Epic installation proves more expensive
Bringing the total cost to $200 million, the parent company of Maine Medical Center will be spending tens of millions more on training for its problematic Epic electronic health record implementation.
This summer, we reported on the financial woes at Maine's largest hospital, whose rollout of an Epic EHR had not gone as planned. Maine Medical Center, part of the MaineHealth network, had already spent more than $145 million on the system, but several months into the project, problems cropped up – mostly related to charge capture.
[See also: Go-live gone wrong.]
In a letter obtained in May by Healthcare IT News, Maine Med's President and CEO Richard W. Peterson revealed that, thanks to those billing issues, as well as declining patient volumes, the hospital had sustained a $13.4 million operating loss over the first half of its fiscal year.
Due to "a negative financial position that it has not witnessed in recent memory," as Peterson wrote, the hospital instituted a hiring and travel freeze, and the expansion of the Epic system to other MaineHealth facilities was put on hold.
[See also: EHR part of MaineHealth's financial woes.]
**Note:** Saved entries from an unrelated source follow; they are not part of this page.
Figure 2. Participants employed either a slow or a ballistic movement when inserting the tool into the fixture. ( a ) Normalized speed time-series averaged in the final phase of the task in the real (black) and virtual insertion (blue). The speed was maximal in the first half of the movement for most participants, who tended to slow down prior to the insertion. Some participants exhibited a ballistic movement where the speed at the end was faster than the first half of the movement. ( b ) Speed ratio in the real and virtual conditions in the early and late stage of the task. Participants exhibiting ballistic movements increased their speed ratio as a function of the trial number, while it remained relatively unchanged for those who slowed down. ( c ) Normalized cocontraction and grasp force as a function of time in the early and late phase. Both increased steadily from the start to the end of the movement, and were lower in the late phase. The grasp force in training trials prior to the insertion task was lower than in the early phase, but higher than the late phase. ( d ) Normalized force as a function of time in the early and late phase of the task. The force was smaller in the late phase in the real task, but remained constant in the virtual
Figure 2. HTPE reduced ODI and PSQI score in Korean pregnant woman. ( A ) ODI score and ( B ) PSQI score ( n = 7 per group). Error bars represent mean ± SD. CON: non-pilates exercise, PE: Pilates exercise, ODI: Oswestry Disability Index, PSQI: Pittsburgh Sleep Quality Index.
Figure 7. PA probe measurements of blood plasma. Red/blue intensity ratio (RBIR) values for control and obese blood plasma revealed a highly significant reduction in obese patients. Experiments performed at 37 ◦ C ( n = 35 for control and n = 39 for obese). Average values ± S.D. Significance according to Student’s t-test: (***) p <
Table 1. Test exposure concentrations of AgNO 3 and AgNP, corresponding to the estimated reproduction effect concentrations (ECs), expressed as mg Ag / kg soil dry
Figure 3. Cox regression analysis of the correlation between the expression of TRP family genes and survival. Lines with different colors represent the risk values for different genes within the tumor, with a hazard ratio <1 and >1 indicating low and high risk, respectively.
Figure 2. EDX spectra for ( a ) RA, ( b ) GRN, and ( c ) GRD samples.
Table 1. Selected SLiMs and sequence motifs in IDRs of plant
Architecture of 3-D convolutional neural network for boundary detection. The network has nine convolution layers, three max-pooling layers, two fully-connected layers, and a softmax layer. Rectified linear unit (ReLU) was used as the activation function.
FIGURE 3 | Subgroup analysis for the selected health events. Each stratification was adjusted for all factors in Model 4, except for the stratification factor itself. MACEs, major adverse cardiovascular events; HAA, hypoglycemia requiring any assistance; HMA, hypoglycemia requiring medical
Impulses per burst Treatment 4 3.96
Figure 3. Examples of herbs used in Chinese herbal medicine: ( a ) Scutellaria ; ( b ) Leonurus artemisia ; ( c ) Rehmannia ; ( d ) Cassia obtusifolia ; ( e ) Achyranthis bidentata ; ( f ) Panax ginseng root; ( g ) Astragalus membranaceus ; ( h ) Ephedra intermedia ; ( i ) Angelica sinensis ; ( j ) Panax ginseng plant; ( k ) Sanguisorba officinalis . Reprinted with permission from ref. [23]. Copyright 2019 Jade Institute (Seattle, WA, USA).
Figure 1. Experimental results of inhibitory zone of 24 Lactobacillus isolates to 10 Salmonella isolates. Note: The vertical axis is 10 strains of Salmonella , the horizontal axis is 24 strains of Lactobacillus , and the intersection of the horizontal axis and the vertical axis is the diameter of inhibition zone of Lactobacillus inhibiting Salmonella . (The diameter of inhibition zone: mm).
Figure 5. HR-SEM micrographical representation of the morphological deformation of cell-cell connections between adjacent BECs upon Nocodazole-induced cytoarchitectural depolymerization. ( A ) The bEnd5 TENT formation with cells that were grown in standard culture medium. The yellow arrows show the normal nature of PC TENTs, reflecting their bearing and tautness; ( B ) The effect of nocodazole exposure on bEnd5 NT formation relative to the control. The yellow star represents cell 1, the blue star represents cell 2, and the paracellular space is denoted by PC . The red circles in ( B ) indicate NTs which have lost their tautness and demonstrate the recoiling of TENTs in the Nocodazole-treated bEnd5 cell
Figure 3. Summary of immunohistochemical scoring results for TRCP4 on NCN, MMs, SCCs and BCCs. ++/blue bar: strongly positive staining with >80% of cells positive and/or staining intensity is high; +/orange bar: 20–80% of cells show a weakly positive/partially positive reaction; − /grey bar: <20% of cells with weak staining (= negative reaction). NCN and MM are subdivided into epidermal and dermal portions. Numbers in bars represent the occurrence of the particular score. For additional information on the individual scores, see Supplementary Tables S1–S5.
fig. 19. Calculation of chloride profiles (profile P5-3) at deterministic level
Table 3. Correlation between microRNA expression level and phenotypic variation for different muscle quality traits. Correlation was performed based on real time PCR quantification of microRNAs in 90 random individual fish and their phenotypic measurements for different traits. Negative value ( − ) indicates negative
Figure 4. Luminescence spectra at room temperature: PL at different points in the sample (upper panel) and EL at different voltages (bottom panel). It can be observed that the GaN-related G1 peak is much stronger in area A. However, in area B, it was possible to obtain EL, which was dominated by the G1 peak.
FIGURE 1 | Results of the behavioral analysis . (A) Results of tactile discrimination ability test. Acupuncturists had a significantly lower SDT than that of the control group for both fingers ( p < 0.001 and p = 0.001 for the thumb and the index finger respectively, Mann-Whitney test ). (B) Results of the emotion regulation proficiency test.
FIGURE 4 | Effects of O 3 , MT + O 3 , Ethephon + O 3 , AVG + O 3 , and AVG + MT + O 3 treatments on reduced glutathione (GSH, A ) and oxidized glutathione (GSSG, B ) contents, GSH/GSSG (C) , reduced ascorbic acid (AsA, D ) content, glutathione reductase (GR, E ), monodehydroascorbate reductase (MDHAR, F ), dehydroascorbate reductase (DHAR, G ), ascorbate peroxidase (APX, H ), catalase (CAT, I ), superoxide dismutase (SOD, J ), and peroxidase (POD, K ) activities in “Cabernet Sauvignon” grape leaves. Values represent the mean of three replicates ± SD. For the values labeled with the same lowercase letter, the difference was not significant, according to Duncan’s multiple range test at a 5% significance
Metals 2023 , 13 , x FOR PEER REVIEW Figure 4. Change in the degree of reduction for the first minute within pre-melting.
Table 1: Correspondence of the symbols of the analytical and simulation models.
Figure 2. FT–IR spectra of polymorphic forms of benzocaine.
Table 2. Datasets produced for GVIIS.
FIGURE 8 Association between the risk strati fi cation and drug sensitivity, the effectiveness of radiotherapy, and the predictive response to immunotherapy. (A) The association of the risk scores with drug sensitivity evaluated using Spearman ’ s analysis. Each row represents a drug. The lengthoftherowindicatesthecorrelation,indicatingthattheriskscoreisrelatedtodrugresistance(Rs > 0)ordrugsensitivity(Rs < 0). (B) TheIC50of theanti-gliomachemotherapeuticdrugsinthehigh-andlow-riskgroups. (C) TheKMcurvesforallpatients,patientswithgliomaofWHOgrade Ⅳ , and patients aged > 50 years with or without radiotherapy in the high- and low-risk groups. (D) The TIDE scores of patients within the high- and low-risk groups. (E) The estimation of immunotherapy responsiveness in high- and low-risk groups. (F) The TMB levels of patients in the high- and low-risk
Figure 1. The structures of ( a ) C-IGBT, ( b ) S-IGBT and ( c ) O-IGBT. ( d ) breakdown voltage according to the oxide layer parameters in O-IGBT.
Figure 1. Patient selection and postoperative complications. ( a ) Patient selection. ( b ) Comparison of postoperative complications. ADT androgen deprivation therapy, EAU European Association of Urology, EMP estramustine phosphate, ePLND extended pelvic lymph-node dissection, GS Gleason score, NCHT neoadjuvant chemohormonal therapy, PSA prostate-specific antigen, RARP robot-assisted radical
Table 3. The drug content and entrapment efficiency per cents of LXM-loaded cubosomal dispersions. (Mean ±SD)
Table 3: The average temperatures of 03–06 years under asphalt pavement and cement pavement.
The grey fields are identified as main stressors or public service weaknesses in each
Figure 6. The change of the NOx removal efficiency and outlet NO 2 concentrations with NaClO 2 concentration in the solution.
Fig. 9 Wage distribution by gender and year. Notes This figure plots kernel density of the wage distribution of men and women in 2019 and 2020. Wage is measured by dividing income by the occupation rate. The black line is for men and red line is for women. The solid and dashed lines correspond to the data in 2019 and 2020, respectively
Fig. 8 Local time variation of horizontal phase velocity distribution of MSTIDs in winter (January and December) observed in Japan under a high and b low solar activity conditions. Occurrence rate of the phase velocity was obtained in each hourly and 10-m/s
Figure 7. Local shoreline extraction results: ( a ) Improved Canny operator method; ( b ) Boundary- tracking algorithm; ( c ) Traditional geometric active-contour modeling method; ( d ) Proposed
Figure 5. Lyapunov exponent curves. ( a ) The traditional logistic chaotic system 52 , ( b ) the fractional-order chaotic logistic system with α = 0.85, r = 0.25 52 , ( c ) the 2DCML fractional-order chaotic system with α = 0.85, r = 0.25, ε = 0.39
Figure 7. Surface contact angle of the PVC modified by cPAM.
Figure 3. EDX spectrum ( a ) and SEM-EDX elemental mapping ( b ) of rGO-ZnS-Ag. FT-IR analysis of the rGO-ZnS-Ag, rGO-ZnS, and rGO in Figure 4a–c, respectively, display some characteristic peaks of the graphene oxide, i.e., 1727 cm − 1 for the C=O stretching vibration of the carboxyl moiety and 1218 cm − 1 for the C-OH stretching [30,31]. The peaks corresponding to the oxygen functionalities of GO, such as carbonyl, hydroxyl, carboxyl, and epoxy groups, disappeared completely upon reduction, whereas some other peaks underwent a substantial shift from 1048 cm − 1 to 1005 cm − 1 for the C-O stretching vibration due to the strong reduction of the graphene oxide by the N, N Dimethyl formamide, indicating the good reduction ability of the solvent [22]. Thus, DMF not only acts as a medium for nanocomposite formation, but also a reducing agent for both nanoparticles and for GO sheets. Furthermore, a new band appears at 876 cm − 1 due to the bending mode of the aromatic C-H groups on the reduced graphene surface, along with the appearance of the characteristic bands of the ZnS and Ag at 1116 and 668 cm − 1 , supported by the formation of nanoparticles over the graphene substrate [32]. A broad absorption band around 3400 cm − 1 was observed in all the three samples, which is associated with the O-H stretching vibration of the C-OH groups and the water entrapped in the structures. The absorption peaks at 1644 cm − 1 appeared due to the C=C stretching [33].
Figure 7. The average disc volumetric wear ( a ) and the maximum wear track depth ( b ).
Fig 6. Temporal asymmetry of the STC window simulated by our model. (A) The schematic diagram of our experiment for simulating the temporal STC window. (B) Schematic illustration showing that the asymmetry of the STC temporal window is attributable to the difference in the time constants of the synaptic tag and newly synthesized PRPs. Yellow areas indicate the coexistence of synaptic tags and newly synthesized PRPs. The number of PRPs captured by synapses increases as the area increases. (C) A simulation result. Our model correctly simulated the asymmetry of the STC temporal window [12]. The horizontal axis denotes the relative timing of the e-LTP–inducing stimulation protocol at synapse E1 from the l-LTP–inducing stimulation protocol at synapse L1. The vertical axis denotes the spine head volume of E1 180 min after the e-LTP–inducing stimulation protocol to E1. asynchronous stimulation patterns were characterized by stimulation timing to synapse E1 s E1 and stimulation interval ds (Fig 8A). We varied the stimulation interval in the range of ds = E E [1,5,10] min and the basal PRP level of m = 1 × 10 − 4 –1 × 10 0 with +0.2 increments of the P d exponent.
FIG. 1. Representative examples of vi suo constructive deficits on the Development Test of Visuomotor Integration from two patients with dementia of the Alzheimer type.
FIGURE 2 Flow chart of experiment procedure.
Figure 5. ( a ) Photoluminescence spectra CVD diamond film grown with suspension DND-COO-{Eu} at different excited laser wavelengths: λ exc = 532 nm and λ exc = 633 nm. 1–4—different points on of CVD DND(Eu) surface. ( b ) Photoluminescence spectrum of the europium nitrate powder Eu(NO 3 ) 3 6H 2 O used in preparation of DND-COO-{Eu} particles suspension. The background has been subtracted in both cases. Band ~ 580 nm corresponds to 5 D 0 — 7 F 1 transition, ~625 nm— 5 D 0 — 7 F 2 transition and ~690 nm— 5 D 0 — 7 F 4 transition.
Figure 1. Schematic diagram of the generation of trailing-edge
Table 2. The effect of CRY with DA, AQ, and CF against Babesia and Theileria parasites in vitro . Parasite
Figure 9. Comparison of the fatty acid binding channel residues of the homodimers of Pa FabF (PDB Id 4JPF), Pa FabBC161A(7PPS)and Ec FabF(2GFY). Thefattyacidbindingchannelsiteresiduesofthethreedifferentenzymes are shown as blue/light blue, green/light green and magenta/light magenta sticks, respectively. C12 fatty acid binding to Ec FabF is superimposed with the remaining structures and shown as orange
"This is being done to concentrate and focus our information systems resources to finding solutions to our revenue capture issues," Petersen wrote.
On Dec. 24, The Portland Press Herald reported that MaineHealth will now be spending $55 million more on the Epic system, mostly for staff training.
MaineHealth President Bill Caron told the paper that the Epic implementation would proceed at MaineHealth's dozen-plus hospitals through 2017.
In retrospect, though, he admitted that the health system's plans may have been overambitious. He said MaineHealth had underestimated the resources needed to train users, and suggested it may have been more prudent to start with a pilot project and build out, rather than launching Epic at Maine Medical Center, MaineHealth's 6,000-employee flagship hospital
Most of this new $55 million will go toward staff training, Caron told the Press Herald; about one-third of the expenditure is related to a broader implementation throughout MaineHealth.
"It’s a good investment once you get it right," he said.